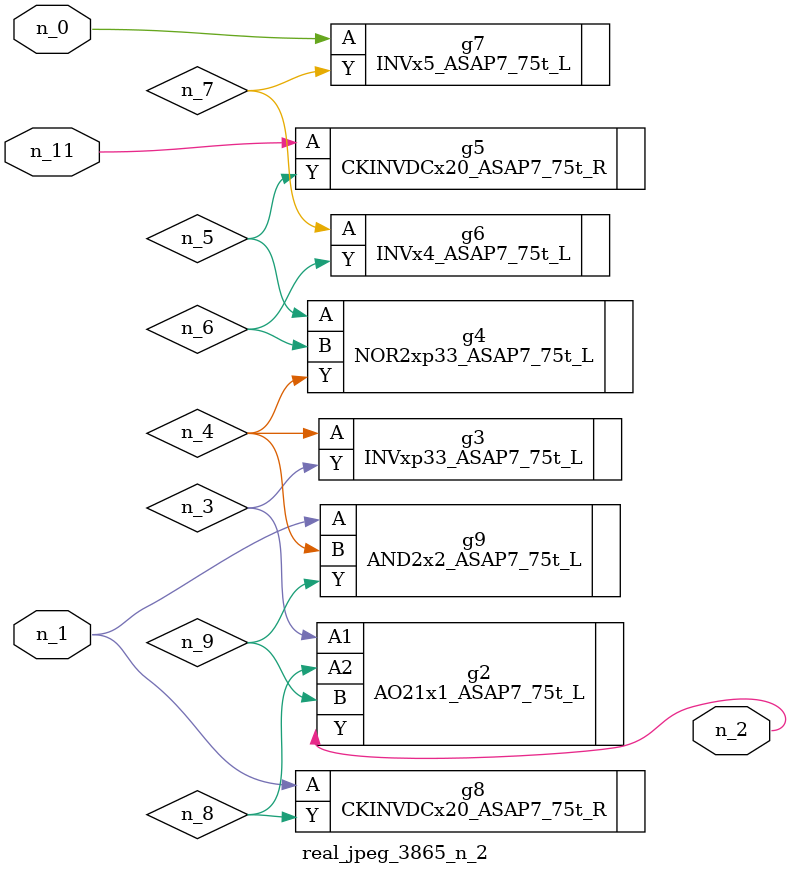
<source format=v>
module real_jpeg_3865_n_2 (n_1, n_11, n_0, n_2);

input n_1;
input n_11;
input n_0;

output n_2;

wire n_5;
wire n_8;
wire n_4;
wire n_6;
wire n_7;
wire n_3;
wire n_9;

INVx5_ASAP7_75t_L g7 ( 
.A(n_0),
.Y(n_7)
);

CKINVDCx20_ASAP7_75t_R g8 ( 
.A(n_1),
.Y(n_8)
);

AND2x2_ASAP7_75t_L g9 ( 
.A(n_1),
.B(n_4),
.Y(n_9)
);

AO21x1_ASAP7_75t_L g2 ( 
.A1(n_3),
.A2(n_8),
.B(n_9),
.Y(n_2)
);

INVxp33_ASAP7_75t_L g3 ( 
.A(n_4),
.Y(n_3)
);

NOR2xp33_ASAP7_75t_L g4 ( 
.A(n_5),
.B(n_6),
.Y(n_4)
);

INVx4_ASAP7_75t_L g6 ( 
.A(n_7),
.Y(n_6)
);

CKINVDCx20_ASAP7_75t_R g5 ( 
.A(n_11),
.Y(n_5)
);


endmodule
</source>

::::::::::

Give back the entries verbatim but drop every picture.

YOUR SOLUTION:
<source format=v>
module real_jpeg_3865_n_2 (n_1, n_11, n_0, n_2);

input n_1;
input n_11;
input n_0;

output n_2;

wire n_5;
wire n_8;
wire n_4;
wire n_6;
wire n_7;
wire n_3;
wire n_9;

INVx5_ASAP7_75t_L g7 ( 
.A(n_0),
.Y(n_7)
);

CKINVDCx20_ASAP7_75t_R g8 ( 
.A(n_1),
.Y(n_8)
);

AND2x2_ASAP7_75t_L g9 ( 
.A(n_1),
.B(n_4),
.Y(n_9)
);

AO21x1_ASAP7_75t_L g2 ( 
.A1(n_3),
.A2(n_8),
.B(n_9),
.Y(n_2)
);

INVxp33_ASAP7_75t_L g3 ( 
.A(n_4),
.Y(n_3)
);

NOR2xp33_ASAP7_75t_L g4 ( 
.A(n_5),
.B(n_6),
.Y(n_4)
);

INVx4_ASAP7_75t_L g6 ( 
.A(n_7),
.Y(n_6)
);

CKINVDCx20_ASAP7_75t_R g5 ( 
.A(n_11),
.Y(n_5)
);


endmodule
</source>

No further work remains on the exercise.